**WHAT TO PRODUCE**
Copy the lines below that contain "shoulder".

**Records from a data collection**
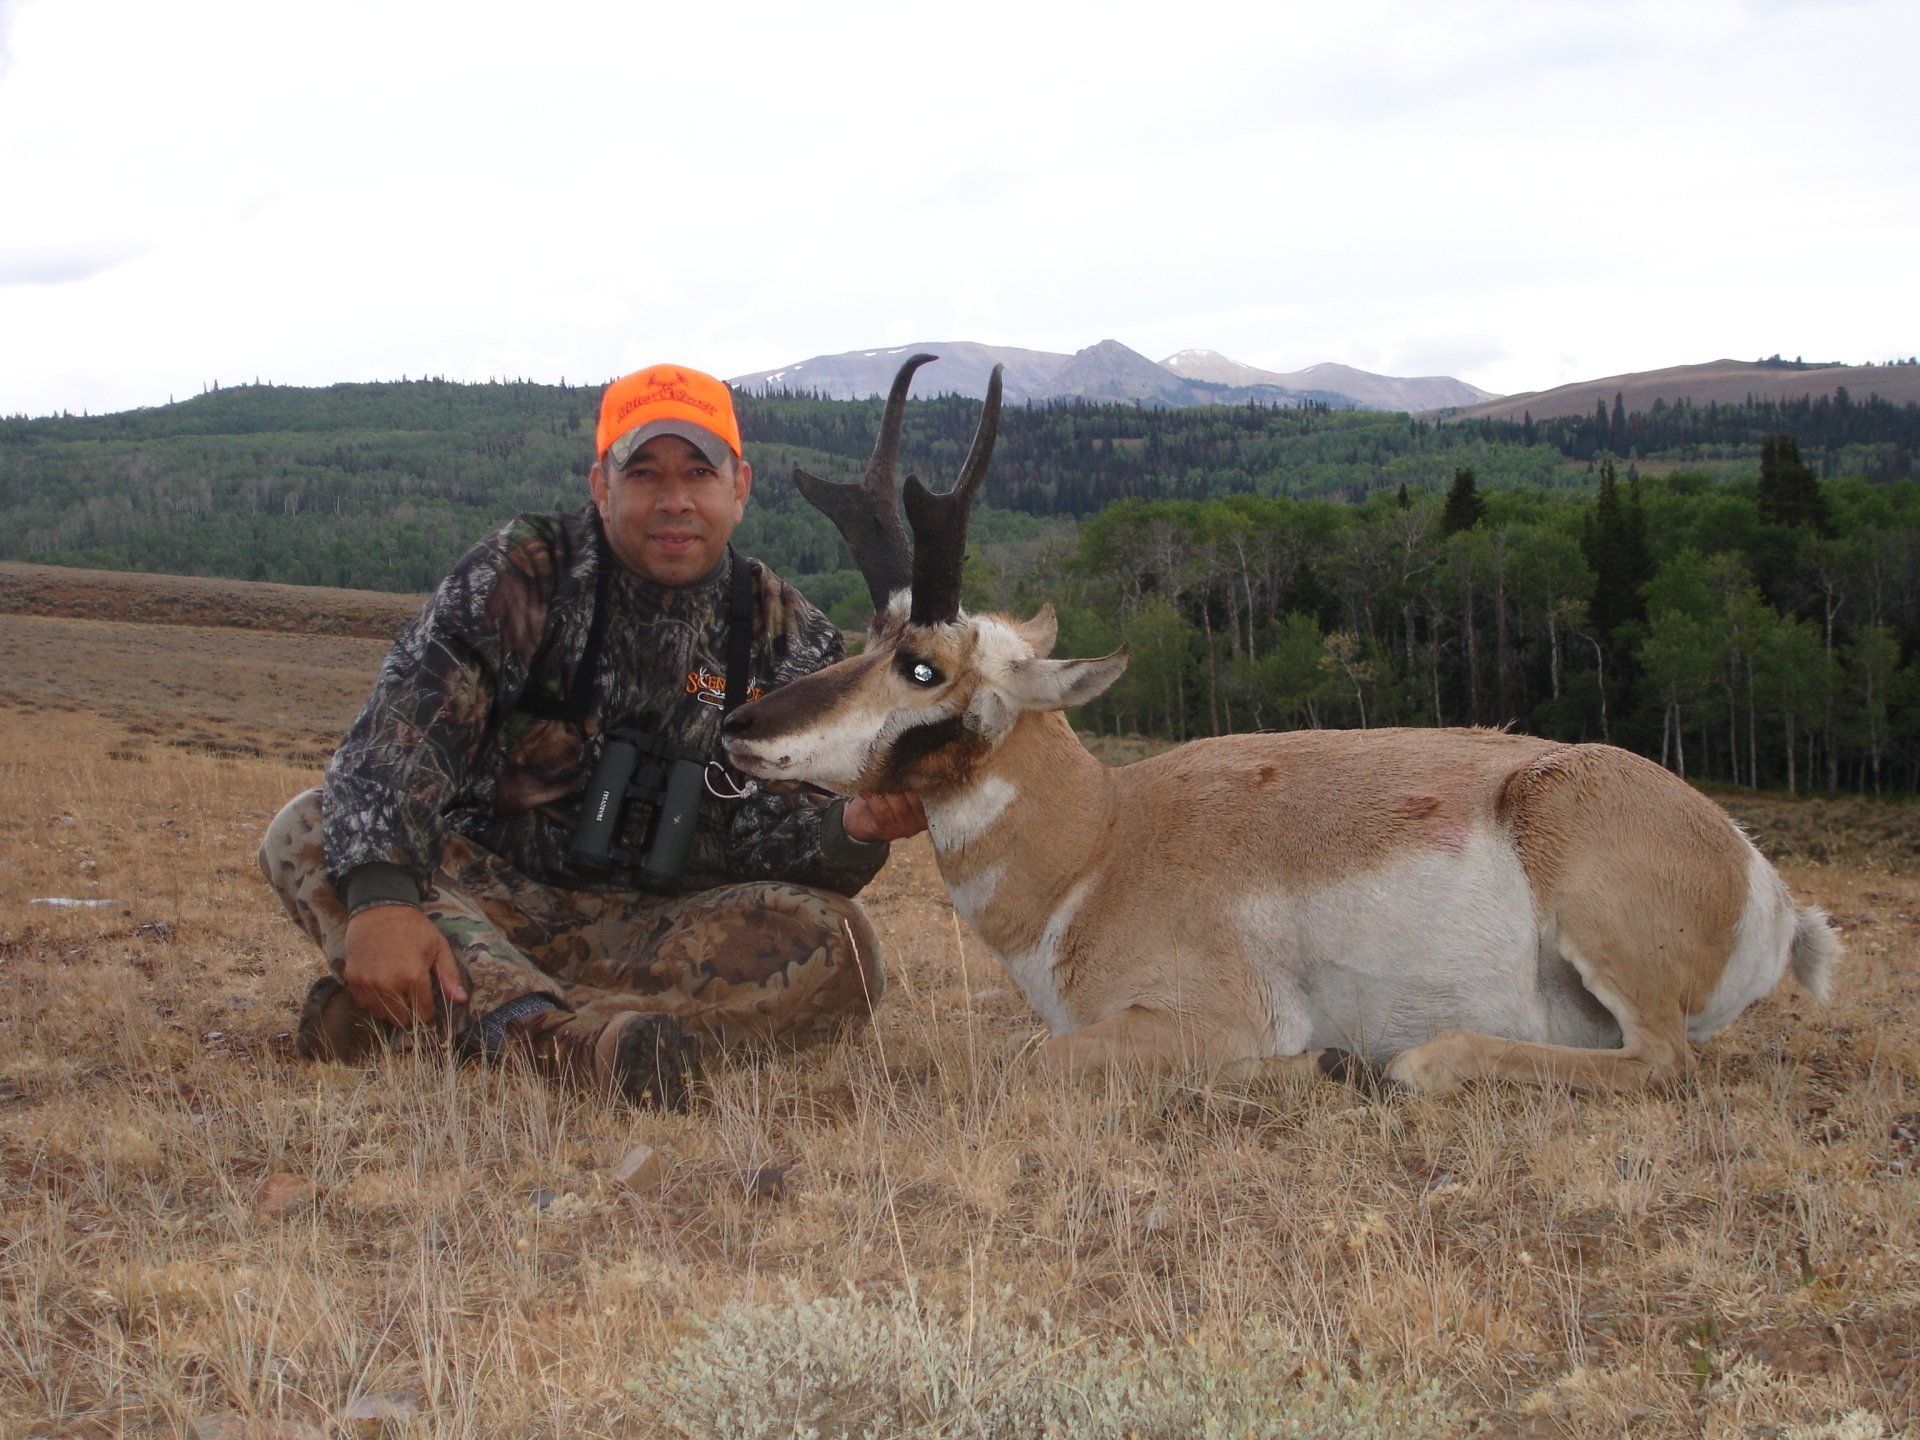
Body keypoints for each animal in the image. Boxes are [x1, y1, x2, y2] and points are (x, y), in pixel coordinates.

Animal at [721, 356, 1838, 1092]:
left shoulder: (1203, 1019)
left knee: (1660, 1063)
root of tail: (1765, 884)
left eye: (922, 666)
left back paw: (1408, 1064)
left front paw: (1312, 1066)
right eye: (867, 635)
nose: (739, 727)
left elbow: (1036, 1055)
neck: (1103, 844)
---
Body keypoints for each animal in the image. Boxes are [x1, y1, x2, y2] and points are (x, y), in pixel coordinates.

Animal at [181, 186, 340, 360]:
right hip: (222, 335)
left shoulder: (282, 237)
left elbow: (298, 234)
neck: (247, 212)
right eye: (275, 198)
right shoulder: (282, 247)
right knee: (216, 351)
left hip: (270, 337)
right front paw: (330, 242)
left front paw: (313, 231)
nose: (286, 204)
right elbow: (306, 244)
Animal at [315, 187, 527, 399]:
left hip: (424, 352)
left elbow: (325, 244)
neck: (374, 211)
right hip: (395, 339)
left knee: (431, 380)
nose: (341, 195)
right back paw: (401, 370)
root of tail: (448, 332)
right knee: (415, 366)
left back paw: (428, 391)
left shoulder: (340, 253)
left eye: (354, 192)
==
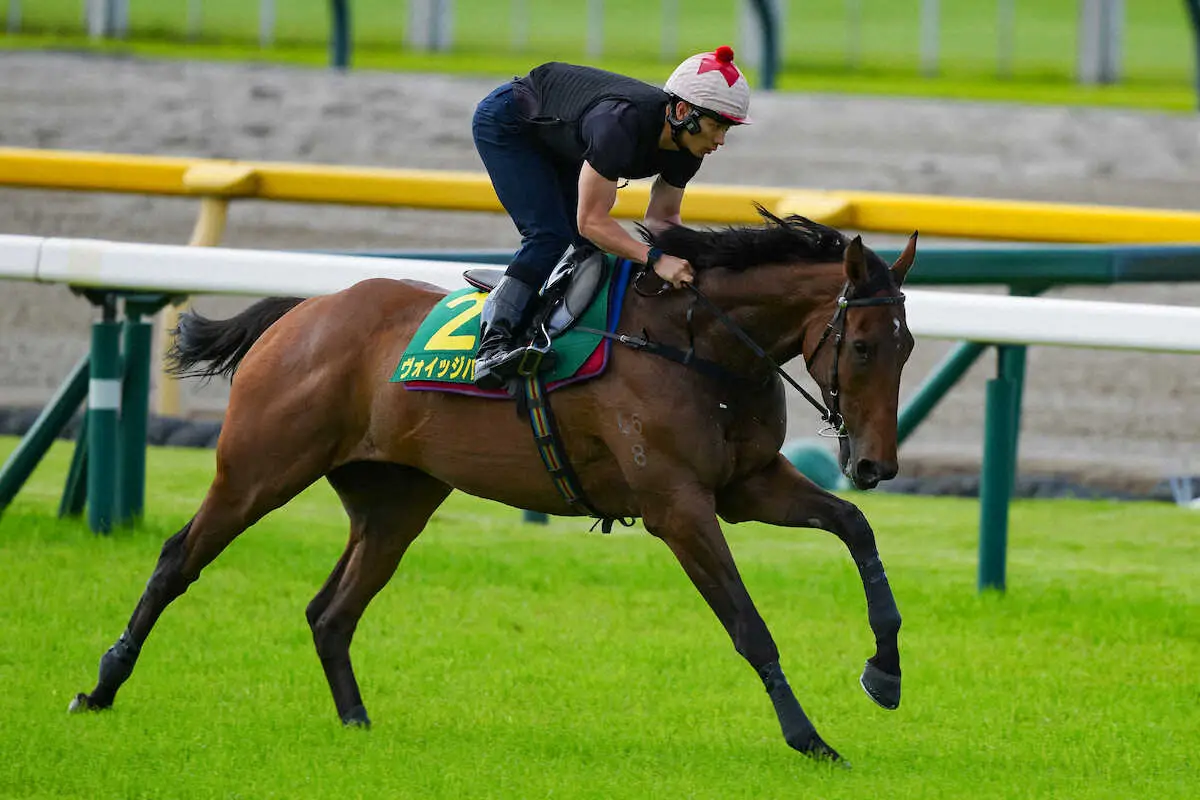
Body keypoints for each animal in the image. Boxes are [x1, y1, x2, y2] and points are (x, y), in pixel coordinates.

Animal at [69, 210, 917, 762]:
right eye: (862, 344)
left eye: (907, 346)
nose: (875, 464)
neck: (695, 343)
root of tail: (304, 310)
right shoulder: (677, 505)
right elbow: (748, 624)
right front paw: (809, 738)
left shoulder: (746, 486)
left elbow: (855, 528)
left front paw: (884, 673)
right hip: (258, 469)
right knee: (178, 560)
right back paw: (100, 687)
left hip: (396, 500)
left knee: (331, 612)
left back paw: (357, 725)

**RESPONSE TO THE EXERCISE**
left shoulder: (1203, 1019)
left shoulder: (282, 237)
right shoulder: (282, 247)
left shoulder: (340, 253)
right shoulder: (677, 505)
left shoulder: (746, 486)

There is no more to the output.